Prize money received by the participant in a Motor Rally is 'income' and is liable to tax, CIT v. G.R. Karthikeyan, AIR 1993 SC 1671 (1675). [Income-tax Act, 1961, s. 2(24)]
The terms 'income' is elastic and has a wide connotation. Whatever comes in or is received, is income. But, however wide the import and connotation of the term 'income', it is incapable of being understood as meaning receipt having no nexus to one's labour, or expertise, or property, or investment, and having further a source which may or may not yield a regular revenue. These essential characteristics are vital in understanding the term 'income'. Therefore, it can be said that, though 'income' is receipt in the hand of its receipt, every receipt would not partake the character of income. Qua the public servant, whatever return he gets from his service, will be the primary item of his income. Other incomes which conceivably are income qua the public servant, will be in the regular receipt from (a) his property, or (b) his investment. A receipt from windfall, or gains of graft, crime or immoral secretions by persons prima facie would not be receipt from the 'known sources of income' of a public servant, State of Madhya Pradesh v. Awadh Kishore Gupta, (2004) 1 SCC 691 (697): AIR 2004 SC 517. [Prevention of Corruption Act, 1988, s. 13(1)(e)]
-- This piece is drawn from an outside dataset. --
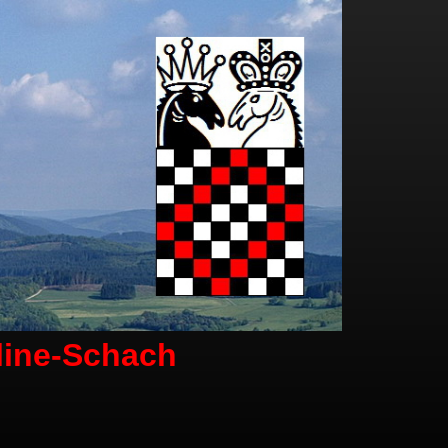
line-Schach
Income Travelling allowance is not a source of income, R. Janaht Raman v. State, (2006) 1 SCC 697.
Income, that monthly sums paid by a husband to his wife (who was adjudicated bankrupt) ' under a covenant in deed executed during the pendency of the wife's application for an order for maintenance on dissolution of their marriage, constituted 'income' within section 51(2) of the English Bankruptcy Act, 1914, P. Veerasamy v. Official Assignee, (1999) 2 SCC 505.
Maintenance ordered to be paid by the Divorce Division to a bankrupt wife during the joint lives of herself and her former husband, was held to be 'income', Landau case, (1934) Ch 549 (554, 556): 151 LT 190 (CA).
Was to be construed 'ejusdem generis' like salary, Huttan, Benwell Ex parte, (1884) 14 QBD 301 (307) (CA).
Means income in the nature of salary and it has reference to a particular period such as a year or some part of a year, Mulla, Law of Insolvency, 3rd Edn., 1977, p. 459.